Of the rich furnishings, by ébénistes of the calibre of Bernard II van Risamburgh, little has been securely identified, not even Blondel de Gagny's gilt-bronze cartel clock by Charles Cressent a Rococo sculptural composition surmounted by Father Time with his scythe. Blondel was one of the first to revive the taste for the Baroque furniture of André-Charles Boulle; a medal cabinet by Boulle of the familiar design delivered to Louis XIV is already described in the hôtel in 1766 and by the time of his death fully twenty armoires, commodes and tables attributed to the great Boulle or his sons figured in the sale catalogue. There were Chinese lacquer cabinets and boxes, Chinese and Japanese porcelains and those of Vincennes and Sèvres, bronzes and marbles, bronze fire dogs and chimney garnitures by Coustou and Auguste— and 17 fine clocks.
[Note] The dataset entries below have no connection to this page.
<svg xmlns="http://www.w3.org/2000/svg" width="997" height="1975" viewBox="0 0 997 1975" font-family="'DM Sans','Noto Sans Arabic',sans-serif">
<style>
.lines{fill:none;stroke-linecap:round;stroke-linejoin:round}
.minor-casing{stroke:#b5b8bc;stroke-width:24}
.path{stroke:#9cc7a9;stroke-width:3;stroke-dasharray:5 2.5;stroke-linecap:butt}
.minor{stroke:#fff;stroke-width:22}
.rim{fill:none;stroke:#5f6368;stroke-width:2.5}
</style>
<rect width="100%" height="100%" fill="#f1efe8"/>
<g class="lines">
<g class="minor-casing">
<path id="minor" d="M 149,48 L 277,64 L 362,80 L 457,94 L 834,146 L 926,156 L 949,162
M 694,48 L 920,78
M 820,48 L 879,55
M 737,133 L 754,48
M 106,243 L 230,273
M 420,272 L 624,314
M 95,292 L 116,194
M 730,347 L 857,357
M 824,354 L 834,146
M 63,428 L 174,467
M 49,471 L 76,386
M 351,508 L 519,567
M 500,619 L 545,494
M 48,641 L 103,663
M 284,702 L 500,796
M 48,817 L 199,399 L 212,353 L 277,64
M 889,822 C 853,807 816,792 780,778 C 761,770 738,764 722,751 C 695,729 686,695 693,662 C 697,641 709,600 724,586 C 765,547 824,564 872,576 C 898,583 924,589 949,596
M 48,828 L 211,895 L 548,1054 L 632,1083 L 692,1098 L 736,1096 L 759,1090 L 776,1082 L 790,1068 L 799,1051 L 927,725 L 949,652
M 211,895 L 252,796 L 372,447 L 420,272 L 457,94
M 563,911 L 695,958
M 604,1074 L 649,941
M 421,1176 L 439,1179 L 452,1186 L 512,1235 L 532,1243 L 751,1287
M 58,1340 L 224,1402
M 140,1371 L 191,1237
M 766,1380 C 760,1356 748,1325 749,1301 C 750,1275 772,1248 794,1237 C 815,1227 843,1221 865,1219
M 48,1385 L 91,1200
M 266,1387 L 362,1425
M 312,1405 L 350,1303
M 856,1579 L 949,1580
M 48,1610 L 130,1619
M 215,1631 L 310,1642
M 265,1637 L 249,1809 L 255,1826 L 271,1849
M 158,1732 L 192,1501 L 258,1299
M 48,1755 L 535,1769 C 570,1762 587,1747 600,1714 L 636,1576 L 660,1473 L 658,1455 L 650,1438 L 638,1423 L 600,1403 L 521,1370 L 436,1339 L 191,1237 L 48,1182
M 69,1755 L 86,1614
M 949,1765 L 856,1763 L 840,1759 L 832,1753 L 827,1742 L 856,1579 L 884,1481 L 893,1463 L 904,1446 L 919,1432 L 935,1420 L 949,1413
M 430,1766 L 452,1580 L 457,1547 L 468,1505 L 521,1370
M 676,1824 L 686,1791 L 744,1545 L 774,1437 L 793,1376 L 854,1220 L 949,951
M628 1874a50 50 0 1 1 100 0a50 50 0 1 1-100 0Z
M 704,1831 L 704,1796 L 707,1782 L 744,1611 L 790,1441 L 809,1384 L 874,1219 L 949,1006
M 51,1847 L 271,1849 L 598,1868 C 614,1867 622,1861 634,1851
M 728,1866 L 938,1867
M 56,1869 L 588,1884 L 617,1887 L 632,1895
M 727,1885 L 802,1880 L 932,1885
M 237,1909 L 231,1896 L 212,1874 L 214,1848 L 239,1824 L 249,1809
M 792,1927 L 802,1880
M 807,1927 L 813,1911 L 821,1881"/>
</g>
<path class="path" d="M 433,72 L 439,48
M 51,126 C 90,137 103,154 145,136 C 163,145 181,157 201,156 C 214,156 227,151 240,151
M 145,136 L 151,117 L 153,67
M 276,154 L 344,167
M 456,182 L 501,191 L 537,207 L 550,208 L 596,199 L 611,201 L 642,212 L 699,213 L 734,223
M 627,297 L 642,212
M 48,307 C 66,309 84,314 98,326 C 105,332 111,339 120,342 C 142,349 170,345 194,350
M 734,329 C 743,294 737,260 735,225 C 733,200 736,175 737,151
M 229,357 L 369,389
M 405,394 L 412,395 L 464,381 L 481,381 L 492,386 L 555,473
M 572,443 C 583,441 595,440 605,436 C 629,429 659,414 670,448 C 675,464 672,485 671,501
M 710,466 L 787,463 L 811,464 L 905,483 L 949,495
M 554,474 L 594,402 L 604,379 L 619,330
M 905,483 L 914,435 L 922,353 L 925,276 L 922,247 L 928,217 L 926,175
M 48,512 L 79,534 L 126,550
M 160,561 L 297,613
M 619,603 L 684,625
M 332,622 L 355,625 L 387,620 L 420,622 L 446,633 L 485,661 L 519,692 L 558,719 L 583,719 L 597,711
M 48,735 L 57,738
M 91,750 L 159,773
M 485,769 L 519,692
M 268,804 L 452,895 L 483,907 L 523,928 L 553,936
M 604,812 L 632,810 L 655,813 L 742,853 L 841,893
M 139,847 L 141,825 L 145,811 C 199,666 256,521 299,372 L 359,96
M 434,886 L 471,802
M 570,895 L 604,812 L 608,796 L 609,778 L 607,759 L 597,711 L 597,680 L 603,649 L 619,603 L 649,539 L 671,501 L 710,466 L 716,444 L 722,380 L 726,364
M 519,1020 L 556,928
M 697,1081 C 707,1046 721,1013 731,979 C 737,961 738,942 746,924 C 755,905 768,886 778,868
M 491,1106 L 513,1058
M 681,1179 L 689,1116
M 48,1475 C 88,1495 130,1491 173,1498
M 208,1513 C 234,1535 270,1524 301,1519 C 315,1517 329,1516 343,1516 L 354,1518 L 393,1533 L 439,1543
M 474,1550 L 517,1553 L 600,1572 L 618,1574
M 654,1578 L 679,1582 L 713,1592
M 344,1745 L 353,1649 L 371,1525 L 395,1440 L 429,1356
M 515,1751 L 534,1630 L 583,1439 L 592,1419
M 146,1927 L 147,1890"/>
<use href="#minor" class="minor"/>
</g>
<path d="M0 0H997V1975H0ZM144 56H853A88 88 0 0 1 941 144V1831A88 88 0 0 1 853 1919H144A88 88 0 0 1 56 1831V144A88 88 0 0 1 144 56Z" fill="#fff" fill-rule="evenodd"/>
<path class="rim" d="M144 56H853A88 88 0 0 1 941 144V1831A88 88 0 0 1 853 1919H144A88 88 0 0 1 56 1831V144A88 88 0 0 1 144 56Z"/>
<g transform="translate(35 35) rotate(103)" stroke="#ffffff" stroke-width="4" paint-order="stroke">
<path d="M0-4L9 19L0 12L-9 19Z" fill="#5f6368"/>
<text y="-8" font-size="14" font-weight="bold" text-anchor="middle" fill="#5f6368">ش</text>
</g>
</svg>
Augustin Blondel de Gagny's own refined taste in paintings ran to Flemish and Dutch old masters of the 17th and 18th century (a Van Dyck Young Man Playing a Lute, Gabriel Metsu, Nicolaes Berghem, Philips Wouwerman, David Teniers the Younger' Prodigal Son), Among his French paintings were Nicolas Poussin's Nourriture de Jupiter and Claude Lorrain's View of the Campo Vaccino, and a port capriccio, all now at the Louvre.

His cabinet, distributed among eleven rooms of the hôtel, was also celebrated for the number and quality of the small bronze sculptures interspersed with porcelains on tables and commodes and chimneypieces. There were the reductions of famous antiquities that would be expected, the usual paired bronze Enlèvement groups after Giambologna and François Girardon, and sculptures by Michel Anguier. Among the refined small bronzes that furnished his apartments was Robert Le Lorrain's Andromeda, now at the Louvre; Le Lorrain's other sculptures in the collection have not been traced: marble busts of a Faun and a Dryad and of Ganymede and Flora in the staircase, and bronzes Air, A Childand two busts of women .

He also purchased the little château de Garges which he rebuilt in neoclassical taste by Pierre Contant d'Ivry; it was modified in the 19th century and has been demolished.

By terms of his will (9 July 1776) the collection was sold to provide capital for his grandchildren. The sum of 405,741 livres was raised by the series of auctions. Louis XVI himself was among the purchasers. Further works of art from his collection appeared in sales of October and November 1783 of his only son, Barthélemy-Augustin Blondel d'Azincourt (1719— 1783), who bought in at the sales a portion of his father's collection.